On the other sides, the house was open to the great grass fields, stretching off to the highway on one side, to the distant tree-lined river on the other, and the woods bordering the wildlife sanctuary on the other. From the beginning it was the sanctuary that drew me. It had been, once upon a distant time, homesteads, and there were still thickly scattered the fruit trees and flowers that bore evidence to those intrepid people. More recently (although still forty years in the past) it had been a military training camp, so across the land were neatly laid a pattern of straight, paved roads, and a man-made lake. Also there were foundations for the long gone Quonset huts that I think must have been there, and one open basement to some grander building.

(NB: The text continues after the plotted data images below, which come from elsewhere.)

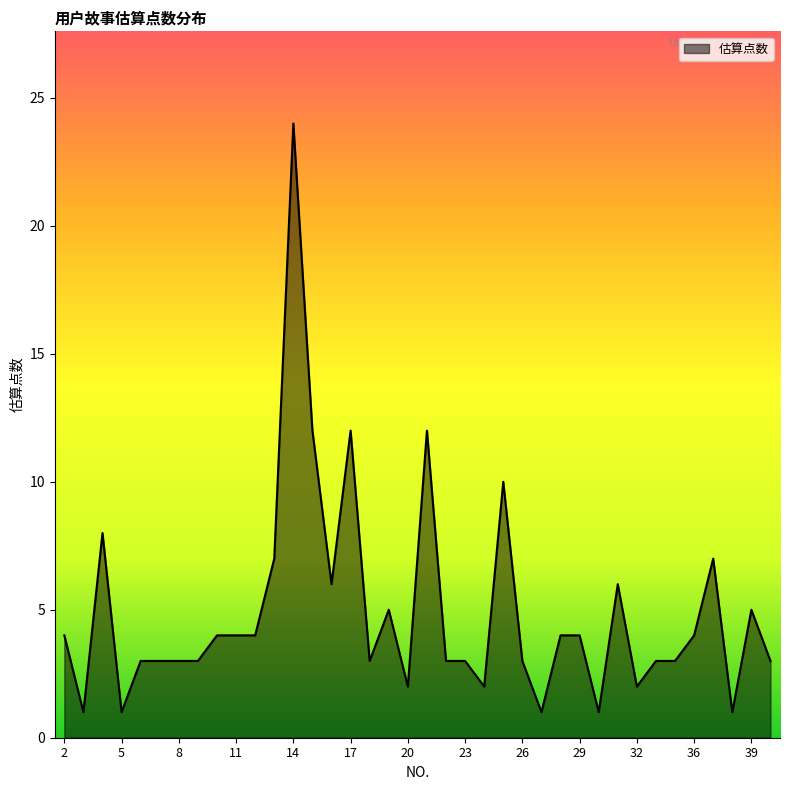

What is the maximum value shown in the chart?

24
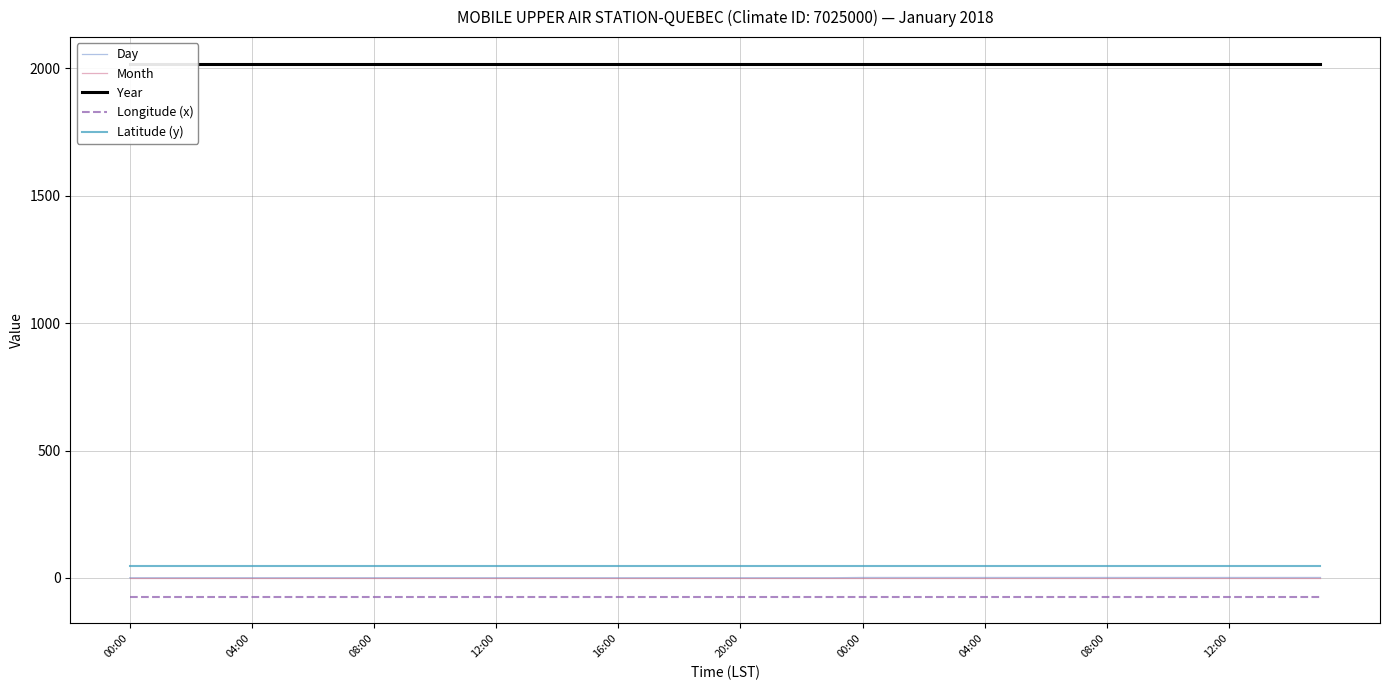

What is the approximate value of Month at 00:00?

1.0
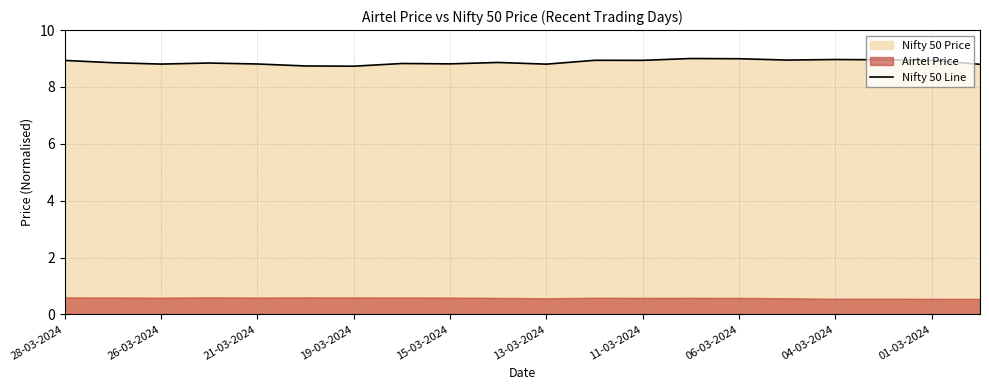

True or false: there are more than 0 points higher than both neighbors.

True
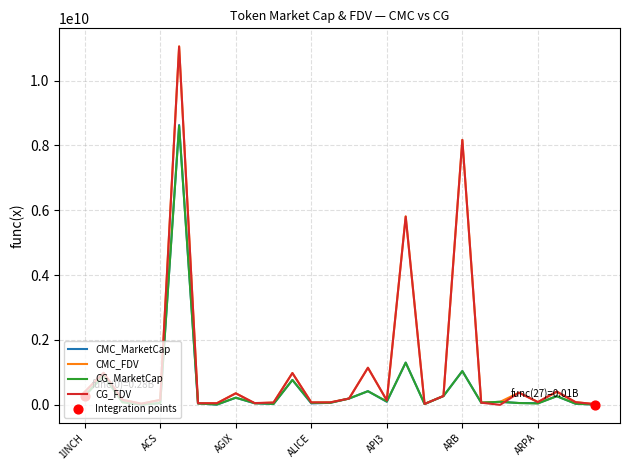

Is this an area chart (filled region under the line)?

No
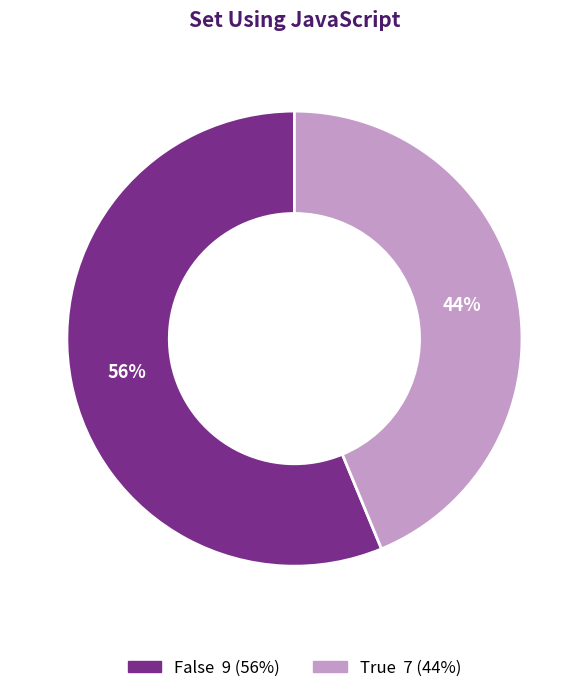

Rank the categories by value from highest to lowest.

False, True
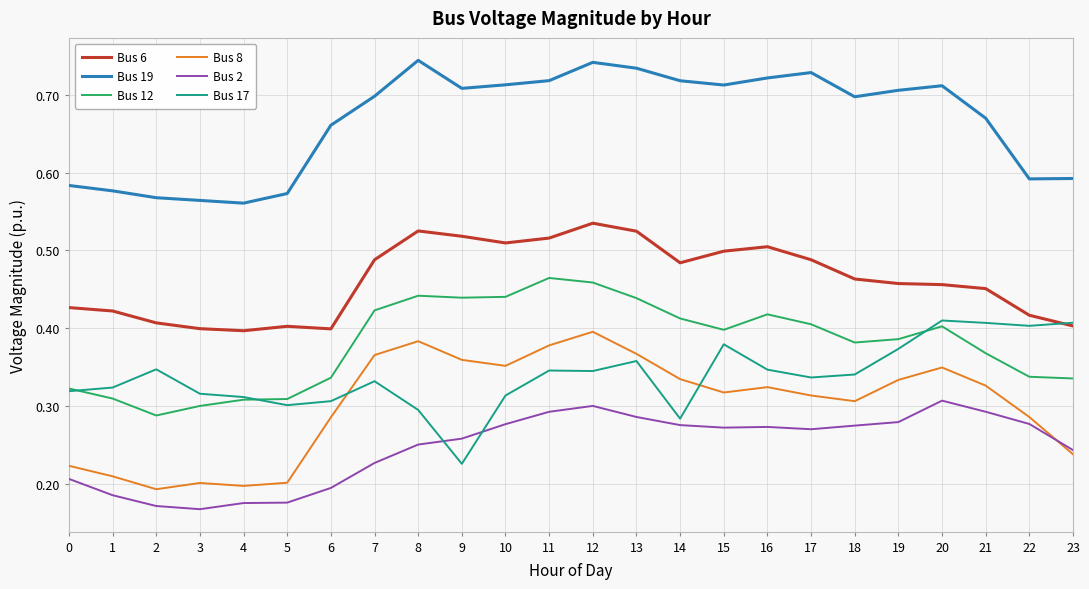

True or false: Bus 19 and Bus 12 cross at least once.

False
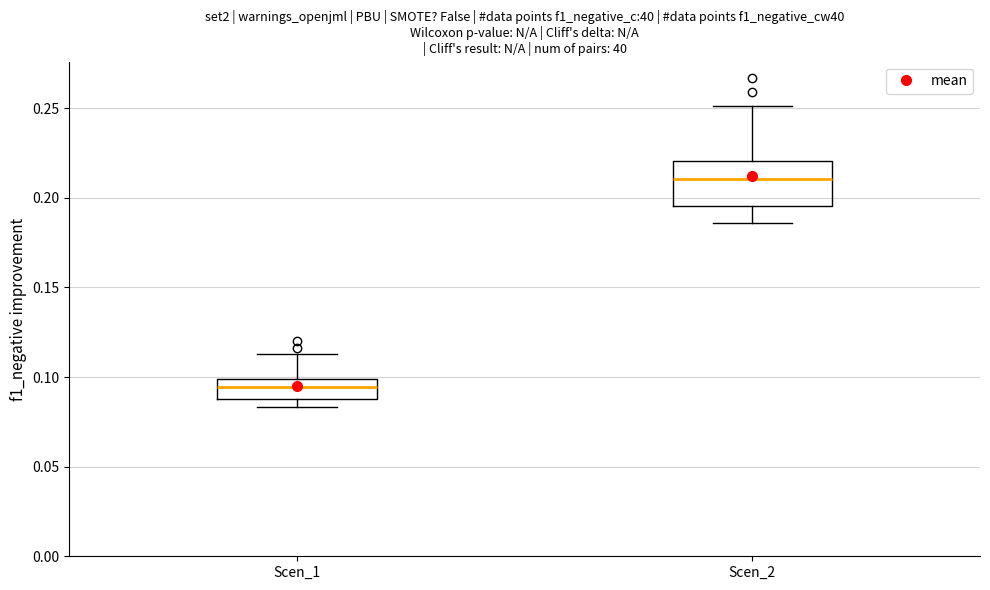

Reading left to right, read every box against the y-axis: the position of its median line, the range the box covers, and the ends of its whiskers. The values are not printed on the chart, so give them approximately, as read against the axis.

Scen_1: median 0.095, box 0.090 to 0.100, whiskers 0.085 to 0.115
Scen_2: median 0.210, box 0.195 to 0.220, whiskers 0.185 to 0.250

This was my playground. I was out there all the time in the spring, summer, and fall. The weather was mild enough, I had not yet heard of giardia, so I drank the clear stream water with impunity, and I ate whatever I could find, for already I knew what was good, and what was not, thanks to the tutelage of my Grandmother Kemnow and Euell Gibbons. There were cherries, in the spring, lovely yellow Queen Anne’s first, and later, dark almost black Bings. Also, in the spring, the whole place blossomed with daffodils and narcissi of every descriptions, naturalized for who knew how many years. 
I loved the beauty of it, and the freedom to roam without fear of meeting people, companioned by my dog, and sometimes a baby goat. Later, when it was summer, my sister would come with me on occasion, but she was not as happy as I to be entirely away from people, and although we had many adventures together, the sanctuary was my domain.